Es gibt laut Renneberg eine Vielzahl an Behandlungsmöglichkeiten – genauso wie es eine Vielzahl von Depressionsformen gibt.

„Bei Stimmungstiefs helfen regelmäßige Spaziergänge an der frischen Luft und vor allem bei Tageslicht. Ansonsten gibt es auch Lichttherapien.“ Renneberg empfiehlt, viel zu trinken und eine ausgewogene, vitaminreiche Ernährung einzuhalten. Zudem bringe eine gesunde Balance zwischen Arbeit und Freizeit auch schon viel, um sich Ruhe zu gönnen: „Wellness, Saunagänge, dem Körper das geben, was er braucht, über die Verstimmungen reden – all das kann schon Bedürfnisse stillen und die Stimmung heben.“

Dauert das Leiden jedoch lange an und geht über die dunkle Jahreszeit hinaus in den Frühling, müsse teilweise eine medikamentöse Behandlung stattfinden, betont Marion Renneberg.

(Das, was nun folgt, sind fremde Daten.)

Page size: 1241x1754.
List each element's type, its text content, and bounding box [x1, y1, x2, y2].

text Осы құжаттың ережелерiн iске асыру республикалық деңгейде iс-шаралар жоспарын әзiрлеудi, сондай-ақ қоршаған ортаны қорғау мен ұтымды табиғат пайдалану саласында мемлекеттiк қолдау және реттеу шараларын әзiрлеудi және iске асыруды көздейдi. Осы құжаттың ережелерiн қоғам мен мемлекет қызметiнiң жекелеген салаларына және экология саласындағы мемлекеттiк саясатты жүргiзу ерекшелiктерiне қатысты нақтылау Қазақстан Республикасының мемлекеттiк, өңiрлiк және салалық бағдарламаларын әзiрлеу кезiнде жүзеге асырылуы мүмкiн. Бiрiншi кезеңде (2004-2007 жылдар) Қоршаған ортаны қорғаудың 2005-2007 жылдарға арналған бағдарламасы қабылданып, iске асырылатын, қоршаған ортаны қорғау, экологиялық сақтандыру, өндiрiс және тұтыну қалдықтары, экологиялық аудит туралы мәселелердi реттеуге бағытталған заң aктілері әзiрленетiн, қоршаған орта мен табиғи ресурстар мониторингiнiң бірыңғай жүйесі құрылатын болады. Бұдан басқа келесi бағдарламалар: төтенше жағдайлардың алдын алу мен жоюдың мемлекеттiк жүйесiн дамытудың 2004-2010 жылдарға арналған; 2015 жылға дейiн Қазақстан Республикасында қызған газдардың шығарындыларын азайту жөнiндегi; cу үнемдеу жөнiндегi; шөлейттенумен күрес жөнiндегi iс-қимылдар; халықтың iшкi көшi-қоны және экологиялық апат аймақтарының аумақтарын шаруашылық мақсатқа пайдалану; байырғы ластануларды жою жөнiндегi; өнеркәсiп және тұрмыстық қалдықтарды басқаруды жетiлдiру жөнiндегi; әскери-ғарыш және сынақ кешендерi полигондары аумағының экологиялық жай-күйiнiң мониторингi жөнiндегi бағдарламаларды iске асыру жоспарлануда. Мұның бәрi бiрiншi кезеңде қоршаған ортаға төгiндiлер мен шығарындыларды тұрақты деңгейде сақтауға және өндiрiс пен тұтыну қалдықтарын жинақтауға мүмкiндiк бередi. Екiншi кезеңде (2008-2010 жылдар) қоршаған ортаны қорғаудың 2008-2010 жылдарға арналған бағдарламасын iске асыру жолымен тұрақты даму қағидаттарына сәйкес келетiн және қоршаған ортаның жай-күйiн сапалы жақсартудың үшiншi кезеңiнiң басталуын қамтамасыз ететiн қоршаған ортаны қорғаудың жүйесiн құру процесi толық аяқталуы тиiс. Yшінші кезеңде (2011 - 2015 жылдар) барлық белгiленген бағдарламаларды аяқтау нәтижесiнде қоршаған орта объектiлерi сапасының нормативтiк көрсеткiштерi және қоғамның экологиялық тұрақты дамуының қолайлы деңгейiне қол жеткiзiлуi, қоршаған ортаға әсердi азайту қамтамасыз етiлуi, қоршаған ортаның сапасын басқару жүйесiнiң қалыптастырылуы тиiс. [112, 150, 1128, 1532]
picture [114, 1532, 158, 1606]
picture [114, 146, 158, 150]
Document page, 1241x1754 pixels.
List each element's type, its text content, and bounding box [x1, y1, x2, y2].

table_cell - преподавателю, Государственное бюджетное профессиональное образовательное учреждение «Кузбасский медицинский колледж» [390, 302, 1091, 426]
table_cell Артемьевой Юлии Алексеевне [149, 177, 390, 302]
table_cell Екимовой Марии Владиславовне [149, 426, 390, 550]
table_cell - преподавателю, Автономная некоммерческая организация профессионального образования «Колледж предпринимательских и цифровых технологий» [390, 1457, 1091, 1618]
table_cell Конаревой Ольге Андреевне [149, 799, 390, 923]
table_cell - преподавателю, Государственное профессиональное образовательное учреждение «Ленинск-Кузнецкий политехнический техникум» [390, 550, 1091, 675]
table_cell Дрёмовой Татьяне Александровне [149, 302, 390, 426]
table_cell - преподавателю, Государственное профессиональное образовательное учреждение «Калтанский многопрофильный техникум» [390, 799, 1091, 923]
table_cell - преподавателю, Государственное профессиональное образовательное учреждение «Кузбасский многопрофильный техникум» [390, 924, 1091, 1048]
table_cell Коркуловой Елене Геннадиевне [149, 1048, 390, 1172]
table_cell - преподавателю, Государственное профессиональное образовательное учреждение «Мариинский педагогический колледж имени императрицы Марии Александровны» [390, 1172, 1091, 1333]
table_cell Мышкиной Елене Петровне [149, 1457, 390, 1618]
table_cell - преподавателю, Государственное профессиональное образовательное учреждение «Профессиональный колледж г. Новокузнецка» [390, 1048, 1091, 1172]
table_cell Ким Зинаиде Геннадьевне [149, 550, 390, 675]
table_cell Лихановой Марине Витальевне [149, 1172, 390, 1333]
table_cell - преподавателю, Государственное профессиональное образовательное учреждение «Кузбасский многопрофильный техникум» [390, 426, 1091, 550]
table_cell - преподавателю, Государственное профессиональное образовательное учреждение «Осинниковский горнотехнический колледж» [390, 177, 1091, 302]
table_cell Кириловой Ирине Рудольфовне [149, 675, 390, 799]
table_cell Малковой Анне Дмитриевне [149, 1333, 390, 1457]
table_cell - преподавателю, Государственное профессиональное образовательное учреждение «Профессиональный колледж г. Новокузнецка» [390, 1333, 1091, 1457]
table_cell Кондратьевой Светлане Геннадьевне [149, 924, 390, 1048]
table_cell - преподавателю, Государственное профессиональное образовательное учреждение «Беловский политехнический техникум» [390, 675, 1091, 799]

Besorgt muss die Ärztin feststellen: Winterdepressionen seien zwar eher selten – die Zahl von Depressionen im Allgemeinen jedoch nehme zu. „Besonders seit Covid ist das ein riesiges Problem.“ Laut der deutschen Depressionshilfe erkranken jedes Jahr 5,3 Millionen Deutsche an einer behandlungsbedürftigen Depression – viele davon zum Jahresende.